··· Records supplied

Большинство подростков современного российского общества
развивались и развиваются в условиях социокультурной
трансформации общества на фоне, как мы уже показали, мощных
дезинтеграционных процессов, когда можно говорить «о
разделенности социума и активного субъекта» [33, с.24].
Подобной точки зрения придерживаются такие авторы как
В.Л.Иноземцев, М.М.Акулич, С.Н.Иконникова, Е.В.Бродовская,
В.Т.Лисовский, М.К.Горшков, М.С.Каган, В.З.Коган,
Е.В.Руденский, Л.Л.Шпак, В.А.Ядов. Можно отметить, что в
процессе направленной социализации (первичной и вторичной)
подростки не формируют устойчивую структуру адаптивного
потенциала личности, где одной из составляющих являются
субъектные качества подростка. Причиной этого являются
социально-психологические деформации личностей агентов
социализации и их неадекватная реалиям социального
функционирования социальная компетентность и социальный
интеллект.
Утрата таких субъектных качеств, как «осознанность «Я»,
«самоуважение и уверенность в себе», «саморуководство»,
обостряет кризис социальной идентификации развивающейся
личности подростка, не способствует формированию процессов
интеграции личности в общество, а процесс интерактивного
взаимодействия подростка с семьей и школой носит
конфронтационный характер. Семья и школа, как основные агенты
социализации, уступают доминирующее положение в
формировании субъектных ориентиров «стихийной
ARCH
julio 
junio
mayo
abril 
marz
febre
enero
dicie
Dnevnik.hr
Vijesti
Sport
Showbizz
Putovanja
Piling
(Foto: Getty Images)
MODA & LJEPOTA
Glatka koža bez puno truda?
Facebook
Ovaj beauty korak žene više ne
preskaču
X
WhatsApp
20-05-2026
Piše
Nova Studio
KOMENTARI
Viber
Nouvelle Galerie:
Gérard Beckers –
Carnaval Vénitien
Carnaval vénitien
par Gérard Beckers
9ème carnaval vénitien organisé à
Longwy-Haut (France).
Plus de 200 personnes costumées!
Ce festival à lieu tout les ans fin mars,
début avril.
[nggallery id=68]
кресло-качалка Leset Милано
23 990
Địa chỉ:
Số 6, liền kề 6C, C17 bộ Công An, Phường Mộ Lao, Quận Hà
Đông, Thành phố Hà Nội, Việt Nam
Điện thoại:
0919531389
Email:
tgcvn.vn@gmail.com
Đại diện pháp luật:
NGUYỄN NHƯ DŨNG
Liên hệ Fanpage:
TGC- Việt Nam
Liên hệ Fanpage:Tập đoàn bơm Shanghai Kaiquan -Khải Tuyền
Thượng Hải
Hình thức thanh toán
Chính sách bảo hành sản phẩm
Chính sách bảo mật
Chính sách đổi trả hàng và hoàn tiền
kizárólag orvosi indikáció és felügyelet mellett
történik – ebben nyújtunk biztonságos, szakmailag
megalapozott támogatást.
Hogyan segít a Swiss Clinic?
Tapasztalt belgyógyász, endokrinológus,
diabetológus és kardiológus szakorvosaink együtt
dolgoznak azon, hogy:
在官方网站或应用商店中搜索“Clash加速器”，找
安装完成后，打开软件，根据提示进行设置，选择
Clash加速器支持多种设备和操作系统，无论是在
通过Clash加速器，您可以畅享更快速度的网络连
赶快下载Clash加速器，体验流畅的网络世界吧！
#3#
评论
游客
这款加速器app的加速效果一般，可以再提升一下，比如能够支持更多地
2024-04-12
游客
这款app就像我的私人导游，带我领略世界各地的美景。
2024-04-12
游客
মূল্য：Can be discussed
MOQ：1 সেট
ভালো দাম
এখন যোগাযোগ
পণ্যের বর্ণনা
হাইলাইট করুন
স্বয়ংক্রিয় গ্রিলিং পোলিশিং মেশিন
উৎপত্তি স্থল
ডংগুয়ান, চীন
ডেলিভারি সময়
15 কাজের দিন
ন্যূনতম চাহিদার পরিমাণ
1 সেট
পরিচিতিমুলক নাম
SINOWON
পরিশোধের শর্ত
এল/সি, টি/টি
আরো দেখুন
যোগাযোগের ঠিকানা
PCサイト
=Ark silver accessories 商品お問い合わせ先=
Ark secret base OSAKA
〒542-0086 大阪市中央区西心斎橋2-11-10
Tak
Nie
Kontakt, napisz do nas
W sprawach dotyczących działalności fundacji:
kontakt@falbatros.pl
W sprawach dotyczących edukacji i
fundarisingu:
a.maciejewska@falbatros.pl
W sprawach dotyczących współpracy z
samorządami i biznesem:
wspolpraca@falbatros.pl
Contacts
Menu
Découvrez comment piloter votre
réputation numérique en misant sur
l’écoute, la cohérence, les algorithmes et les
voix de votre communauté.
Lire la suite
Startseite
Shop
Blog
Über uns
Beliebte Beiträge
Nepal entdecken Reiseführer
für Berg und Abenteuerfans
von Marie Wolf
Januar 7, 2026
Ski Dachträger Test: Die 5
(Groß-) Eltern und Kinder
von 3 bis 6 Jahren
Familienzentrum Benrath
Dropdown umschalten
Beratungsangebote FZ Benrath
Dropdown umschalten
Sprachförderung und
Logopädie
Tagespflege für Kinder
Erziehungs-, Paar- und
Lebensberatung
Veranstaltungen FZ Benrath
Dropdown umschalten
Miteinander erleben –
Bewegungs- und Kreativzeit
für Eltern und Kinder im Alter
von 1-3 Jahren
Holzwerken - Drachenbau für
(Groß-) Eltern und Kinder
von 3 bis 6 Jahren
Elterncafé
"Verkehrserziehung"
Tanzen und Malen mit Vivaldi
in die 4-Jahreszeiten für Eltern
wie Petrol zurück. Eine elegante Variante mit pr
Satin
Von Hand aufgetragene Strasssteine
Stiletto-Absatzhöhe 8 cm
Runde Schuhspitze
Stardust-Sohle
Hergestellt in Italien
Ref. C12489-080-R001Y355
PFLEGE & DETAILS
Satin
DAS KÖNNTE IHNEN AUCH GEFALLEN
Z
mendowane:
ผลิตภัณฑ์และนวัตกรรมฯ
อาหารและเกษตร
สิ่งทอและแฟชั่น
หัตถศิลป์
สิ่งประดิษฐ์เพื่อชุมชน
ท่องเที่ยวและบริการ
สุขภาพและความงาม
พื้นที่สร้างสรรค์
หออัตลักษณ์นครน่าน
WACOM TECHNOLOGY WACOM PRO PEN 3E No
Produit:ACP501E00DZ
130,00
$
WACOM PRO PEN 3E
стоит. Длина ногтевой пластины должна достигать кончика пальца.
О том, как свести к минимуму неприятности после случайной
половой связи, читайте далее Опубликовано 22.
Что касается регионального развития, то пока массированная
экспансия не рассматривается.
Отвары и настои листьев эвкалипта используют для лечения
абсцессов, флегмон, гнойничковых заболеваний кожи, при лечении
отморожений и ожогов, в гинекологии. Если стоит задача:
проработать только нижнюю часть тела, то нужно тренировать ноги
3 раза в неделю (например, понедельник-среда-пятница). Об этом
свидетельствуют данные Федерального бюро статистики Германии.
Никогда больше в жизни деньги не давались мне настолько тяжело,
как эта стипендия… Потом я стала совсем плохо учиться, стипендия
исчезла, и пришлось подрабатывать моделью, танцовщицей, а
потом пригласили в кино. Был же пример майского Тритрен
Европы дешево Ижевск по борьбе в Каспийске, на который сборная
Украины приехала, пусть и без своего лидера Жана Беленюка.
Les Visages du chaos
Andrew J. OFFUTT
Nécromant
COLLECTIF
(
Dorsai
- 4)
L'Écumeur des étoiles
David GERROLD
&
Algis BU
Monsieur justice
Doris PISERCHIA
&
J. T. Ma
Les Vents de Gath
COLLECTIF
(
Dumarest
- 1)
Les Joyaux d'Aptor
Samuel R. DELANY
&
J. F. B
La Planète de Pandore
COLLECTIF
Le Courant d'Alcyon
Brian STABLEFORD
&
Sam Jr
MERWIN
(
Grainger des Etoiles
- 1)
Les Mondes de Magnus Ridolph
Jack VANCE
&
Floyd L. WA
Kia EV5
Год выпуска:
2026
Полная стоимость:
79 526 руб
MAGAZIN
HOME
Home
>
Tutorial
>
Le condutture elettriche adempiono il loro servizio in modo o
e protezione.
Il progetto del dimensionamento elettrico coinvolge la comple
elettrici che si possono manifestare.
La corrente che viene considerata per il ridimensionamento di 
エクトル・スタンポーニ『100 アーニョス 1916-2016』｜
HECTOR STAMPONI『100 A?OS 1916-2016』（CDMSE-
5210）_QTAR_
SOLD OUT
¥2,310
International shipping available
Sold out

······

• Aim of the task
Return the lines unchanged, from the start of the records through the line that contains "социализации, уступают доминирующее", with both ends included.

• Reply to the exercise
Большинство подростков современного российского общества
развивались и развиваются в условиях социокультурной
трансформации общества на фоне, как мы уже показали, мощных
дезинтеграционных процессов, когда можно говорить «о
разделенности социума и активного субъекта» [33, с.24].
Подобной точки зрения придерживаются такие авторы как
В.Л.Иноземцев, М.М.Акулич, С.Н.Иконникова, Е.В.Бродовская,
В.Т.Лисовский, М.К.Горшков, М.С.Каган, В.З.Коган,
Е.В.Руденский, Л.Л.Шпак, В.А.Ядов. Можно отметить, что в
процессе направленной социализации (первичной и вторичной)
подростки не формируют устойчивую структуру адаптивного
потенциала личности, где одной из составляющих являются
субъектные качества подростка. Причиной этого являются
социально-психологические деформации личностей агентов
социализации и их неадекватная реалиям социального
функционирования социальная компетентность и социальный
интеллект.
Утрата таких субъектных качеств, как «осознанность «Я»,
«самоуважение и уверенность в себе», «саморуководство»,
обостряет кризис социальной идентификации развивающейся
личности подростка, не способствует формированию процессов
интеграции личности в общество, а процесс интерактивного
взаимодействия подростка с семьей и школой носит
конфронтационный характер. Семья и школа, как основные агенты
социализации, уступают доминирующее положение в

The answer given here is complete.